In 1968 the city bought an additional 167 acre on both sides of Mann Road north of the golf course. At the time it was anticipated that the area would continue to be used, as it had been when privately owned, for off-road motorcycling; however, environmental concerns prevented that from happening. In late 1984 the city obtained another 40 acre between Mann Road and the White River north of the 1968 purchase. The total acreage at that time was 357 acre including the golf course.

By 2004, the golf course, now known as Winding River Golf Course, had been expanded into an 18-hole, par-72 facility with a driving range, covering 175.8 acre. The park itself contained 210.7 acre.

Finally, in 2002, the Indianapolis Parks Foundation and the city together bought 101 acre north and adjacent to Southwestway Park and along the White River, bringing the total size of the park and golf course to 487.5 acre.

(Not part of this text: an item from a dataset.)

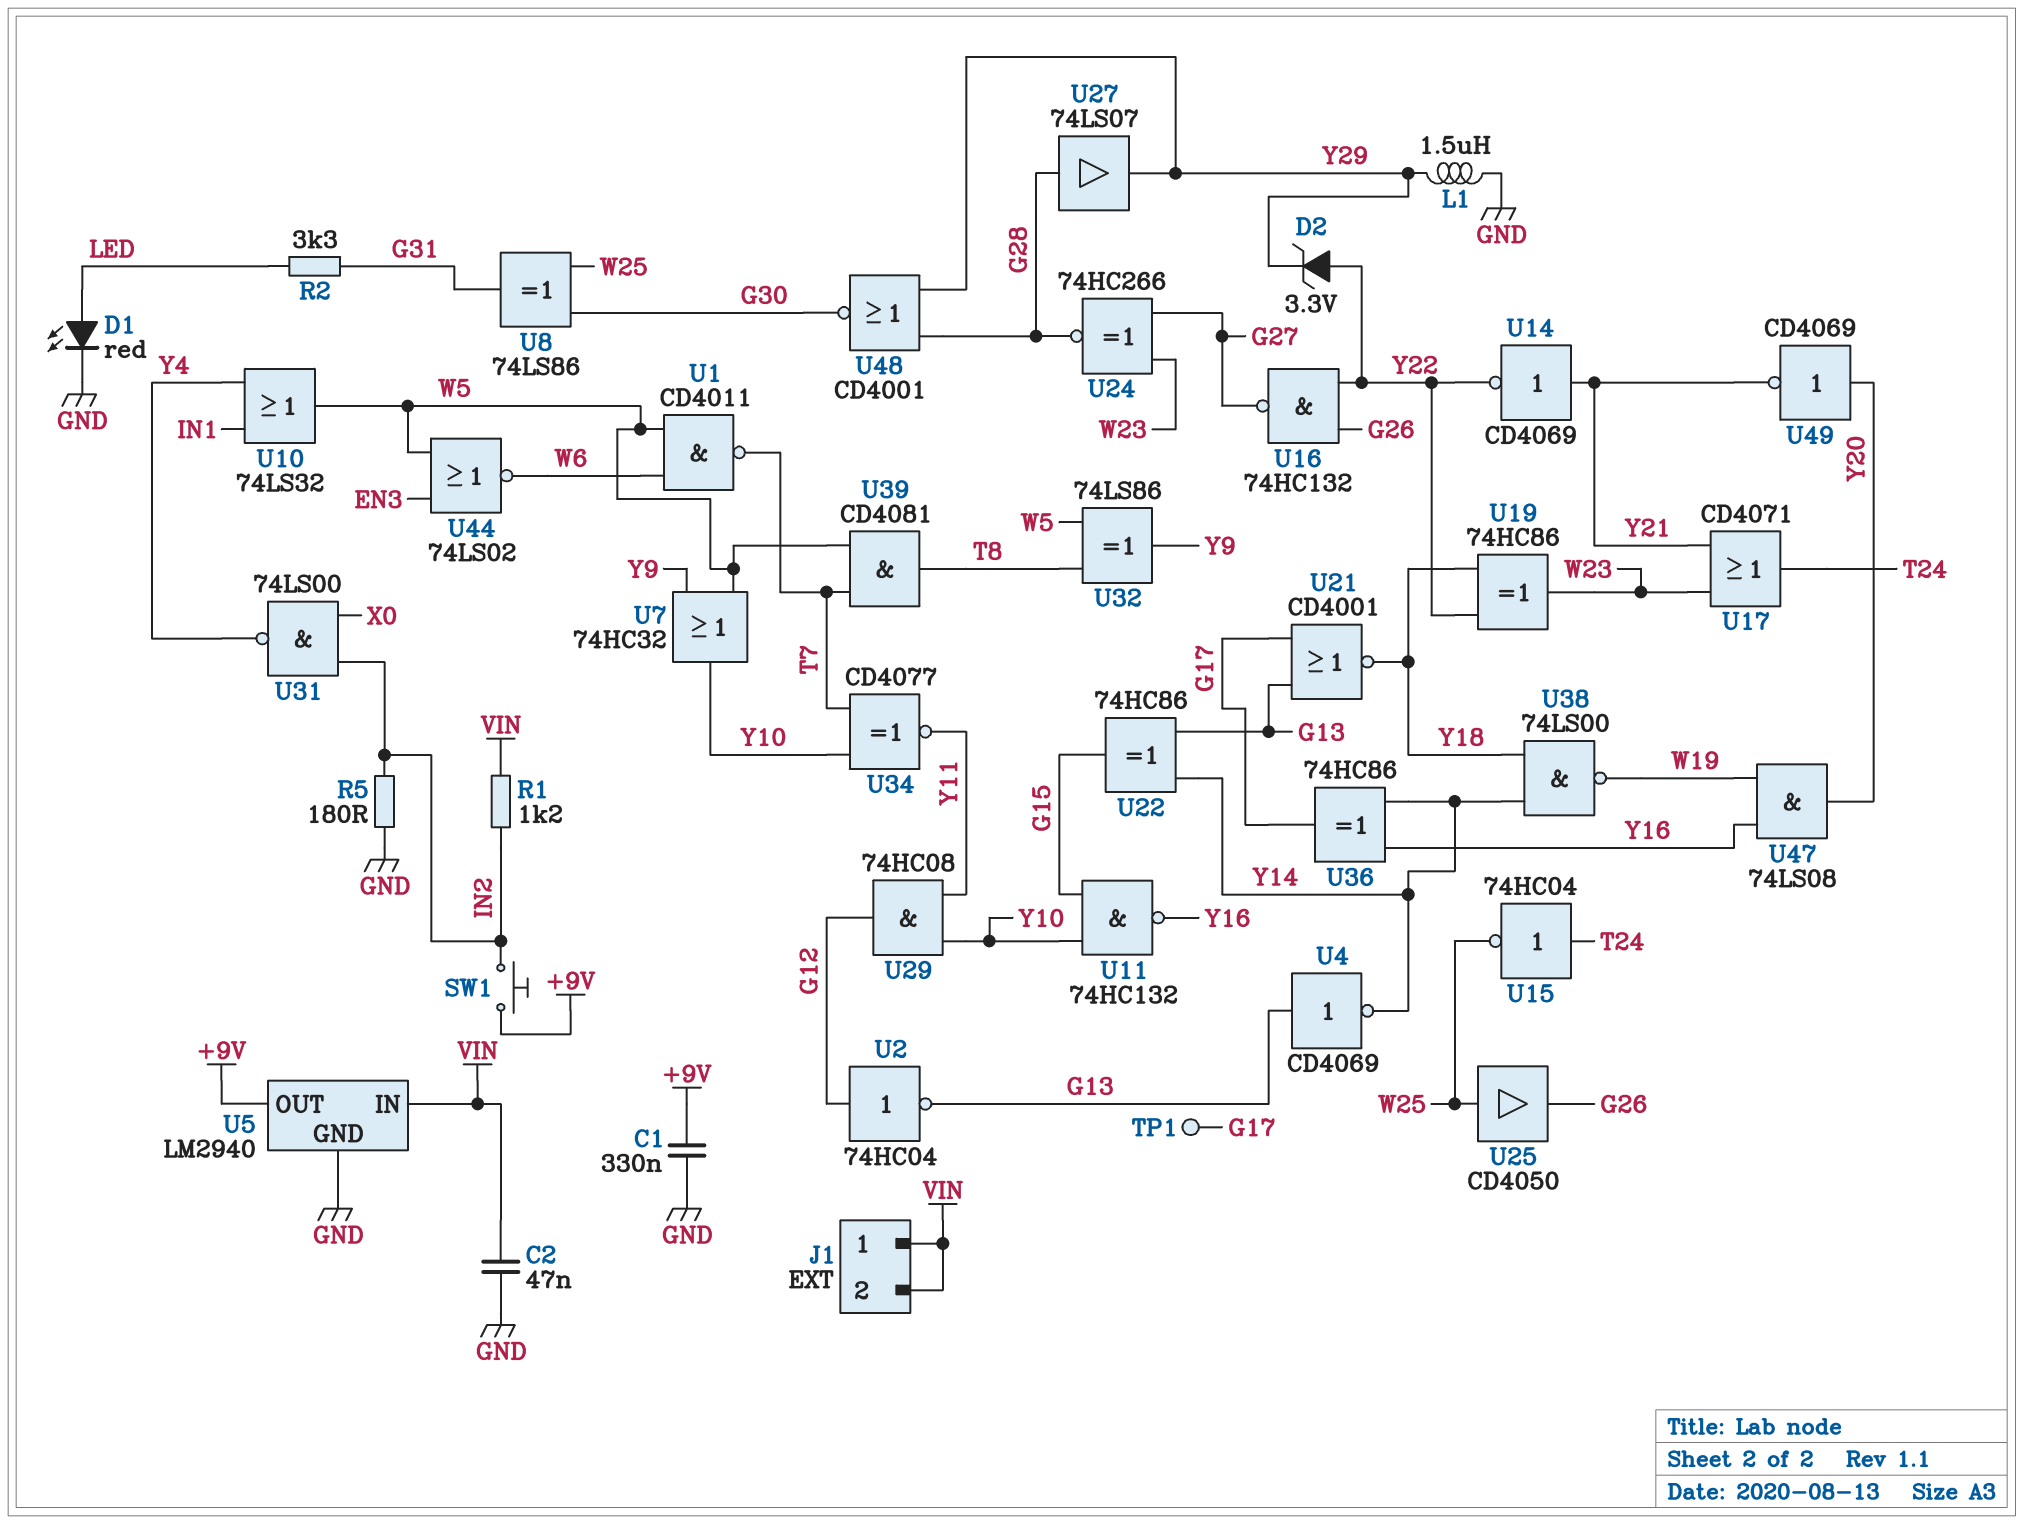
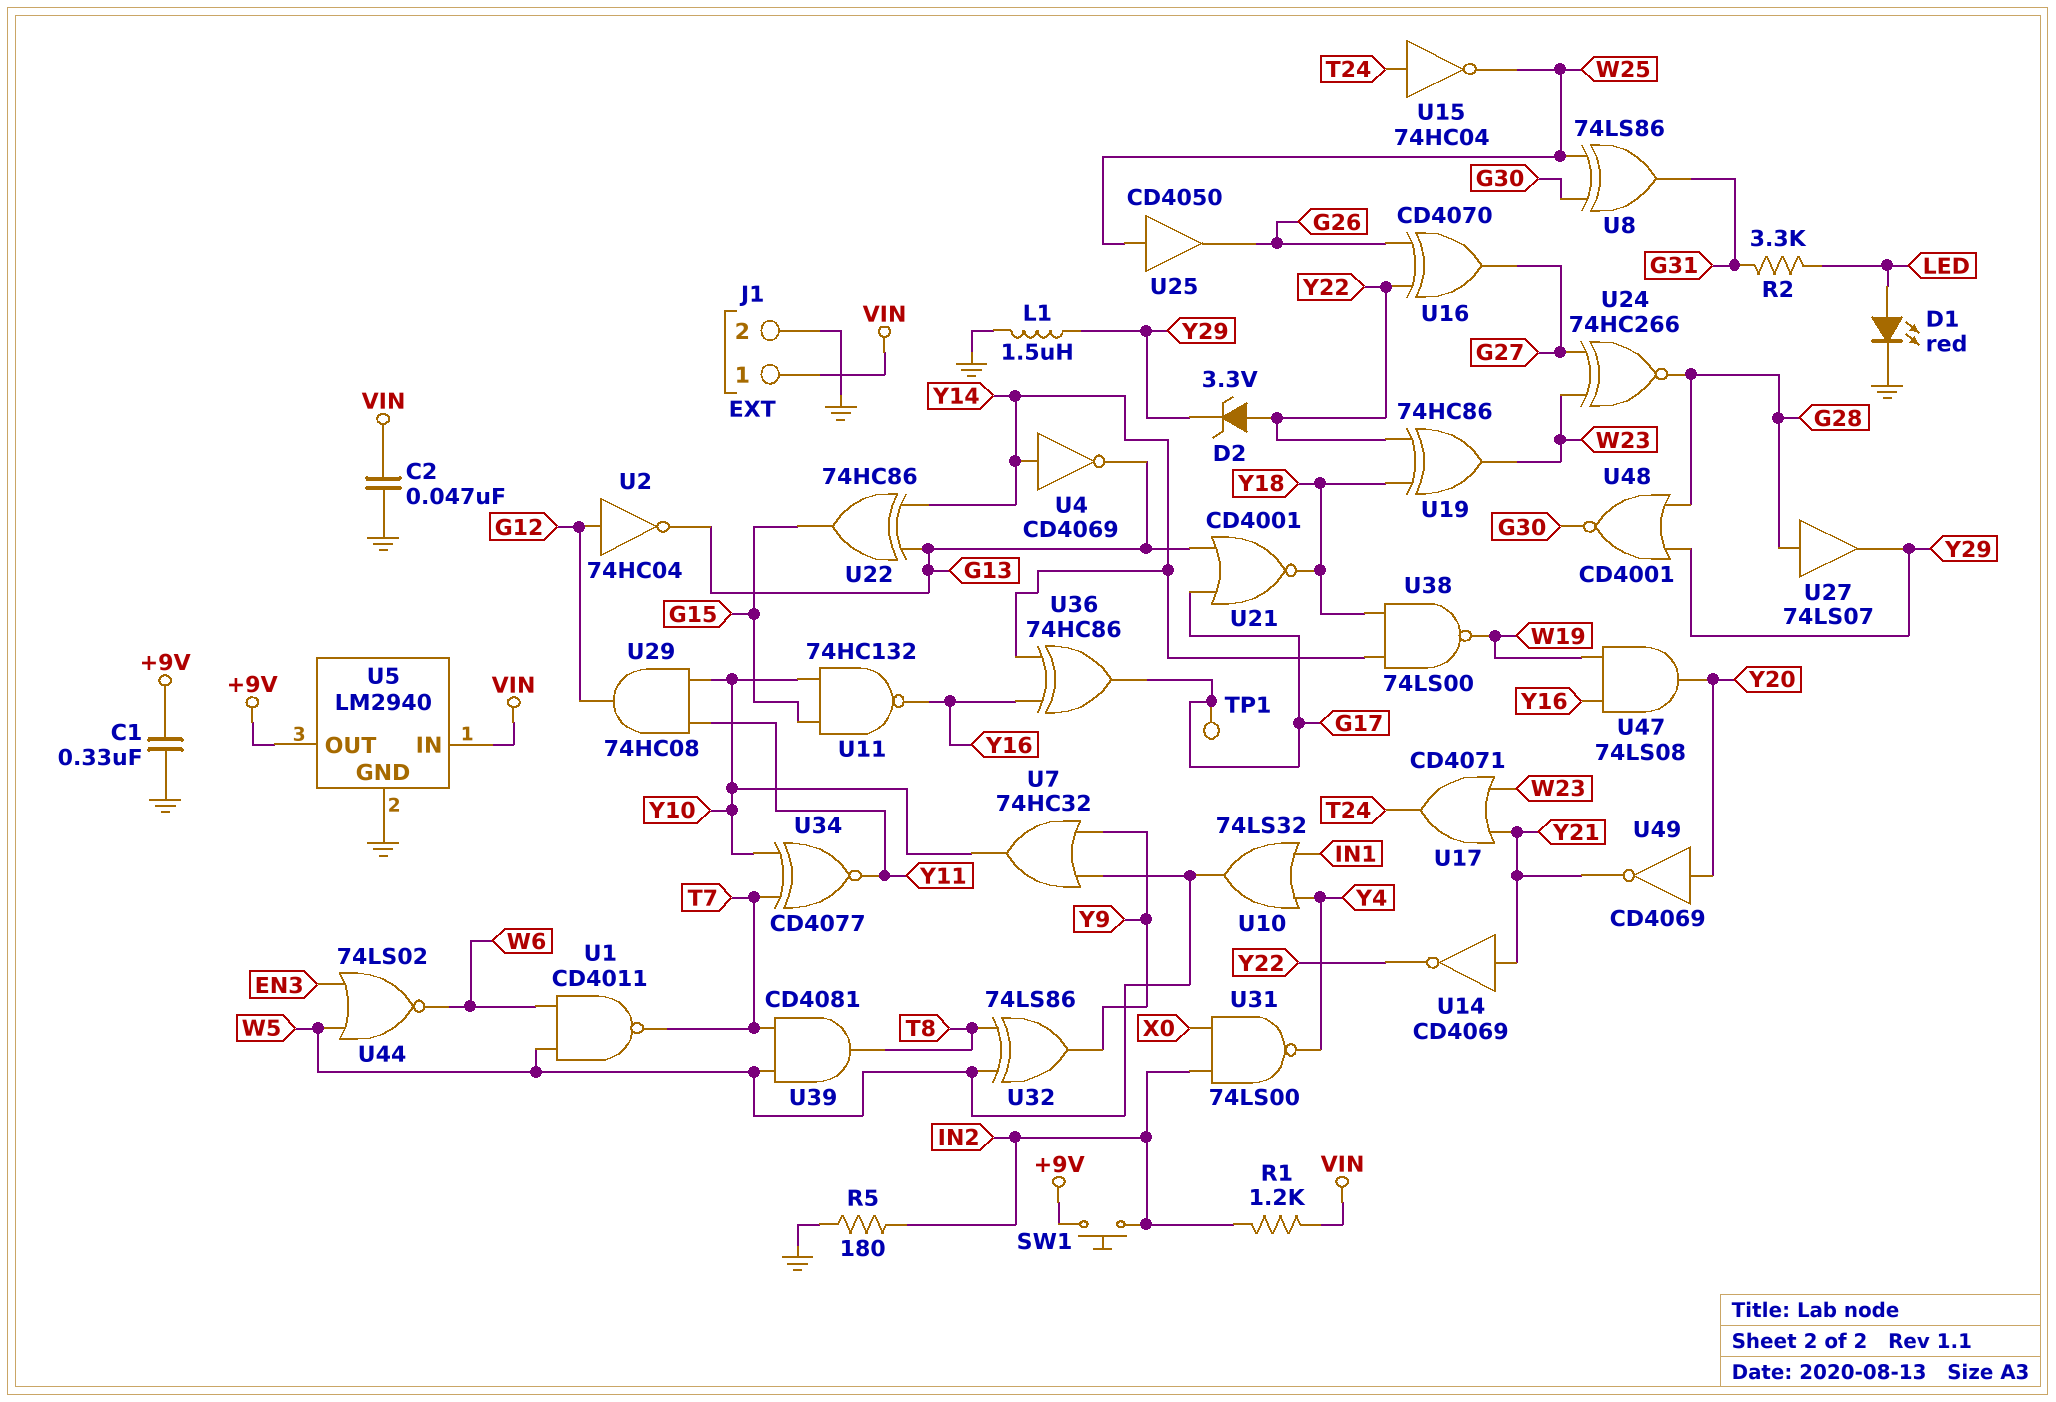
J1 pin 2: VIN -> GND
U4: NOT CD4069 (in G13, out Y14) -> NOT CD4069 (in Y14, out G13)
U16: NAND 74HC132 (in G26, in Y22, out G27) -> XOR CD4070 (in G26, in Y22, out G27)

== Park activities and buildings ==
- Hiking trails
- Mountain biking trails
- Horseback riding trails
- Playground
- Shelter (1)
- Soccer fields (8)
- Baseball/softball diamonds (3)
- Winding River Golf Course (18-hole course + driving range)

==Natural areas==
Southwestway Park contains some of the most outstanding geological features in central Indiana. Some of the most notable features include:

- Floodplain forest
- Mesic upland forest
- Graminoid fen
- Successional fields
- Cottonwood Lake
- Kame
- White River

A pair of bald eagles have hatched young near the White River in Southwestway Park.